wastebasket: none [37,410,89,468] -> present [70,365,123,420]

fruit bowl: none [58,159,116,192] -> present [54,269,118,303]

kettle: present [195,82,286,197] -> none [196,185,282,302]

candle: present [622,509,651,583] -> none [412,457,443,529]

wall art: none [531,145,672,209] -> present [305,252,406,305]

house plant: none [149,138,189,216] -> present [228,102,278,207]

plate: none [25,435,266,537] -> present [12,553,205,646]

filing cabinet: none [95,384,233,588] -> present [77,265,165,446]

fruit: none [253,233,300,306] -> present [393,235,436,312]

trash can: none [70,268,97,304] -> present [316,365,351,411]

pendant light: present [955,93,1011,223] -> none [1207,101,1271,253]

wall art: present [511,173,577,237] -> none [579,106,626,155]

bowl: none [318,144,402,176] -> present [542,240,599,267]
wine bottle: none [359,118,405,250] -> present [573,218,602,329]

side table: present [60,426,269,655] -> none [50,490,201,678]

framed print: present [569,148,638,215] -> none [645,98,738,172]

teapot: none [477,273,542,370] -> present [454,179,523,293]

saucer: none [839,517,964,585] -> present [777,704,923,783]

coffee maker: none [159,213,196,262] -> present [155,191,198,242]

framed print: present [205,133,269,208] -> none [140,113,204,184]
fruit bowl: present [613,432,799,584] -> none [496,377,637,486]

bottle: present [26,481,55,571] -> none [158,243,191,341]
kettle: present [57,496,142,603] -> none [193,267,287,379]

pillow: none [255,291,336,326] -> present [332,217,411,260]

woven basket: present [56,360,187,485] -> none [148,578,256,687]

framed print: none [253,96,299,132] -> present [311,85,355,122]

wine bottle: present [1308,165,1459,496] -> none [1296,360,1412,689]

_What you are asked to do_
Please transcribe all of the records, keeping every line exactly as it is.

_Response below_
wastebasket: none [37,410,89,468] -> present [70,365,123,420]

fruit bowl: none [58,159,116,192] -> present [54,269,118,303]

kettle: present [195,82,286,197] -> none [196,185,282,302]

candle: present [622,509,651,583] -> none [412,457,443,529]

wall art: none [531,145,672,209] -> present [305,252,406,305]

house plant: none [149,138,189,216] -> present [228,102,278,207]

plate: none [25,435,266,537] -> present [12,553,205,646]

filing cabinet: none [95,384,233,588] -> present [77,265,165,446]

fruit: none [253,233,300,306] -> present [393,235,436,312]

trash can: none [70,268,97,304] -> present [316,365,351,411]

pendant light: present [955,93,1011,223] -> none [1207,101,1271,253]

wall art: present [511,173,577,237] -> none [579,106,626,155]

bowl: none [318,144,402,176] -> present [542,240,599,267]
wine bottle: none [359,118,405,250] -> present [573,218,602,329]

side table: present [60,426,269,655] -> none [50,490,201,678]

framed print: present [569,148,638,215] -> none [645,98,738,172]

teapot: none [477,273,542,370] -> present [454,179,523,293]

saucer: none [839,517,964,585] -> present [777,704,923,783]

coffee maker: none [159,213,196,262] -> present [155,191,198,242]

framed print: present [205,133,269,208] -> none [140,113,204,184]
fruit bowl: present [613,432,799,584] -> none [496,377,637,486]

bottle: present [26,481,55,571] -> none [158,243,191,341]
kettle: present [57,496,142,603] -> none [193,267,287,379]

pillow: none [255,291,336,326] -> present [332,217,411,260]

woven basket: present [56,360,187,485] -> none [148,578,256,687]

framed print: none [253,96,299,132] -> present [311,85,355,122]

wine bottle: present [1308,165,1459,496] -> none [1296,360,1412,689]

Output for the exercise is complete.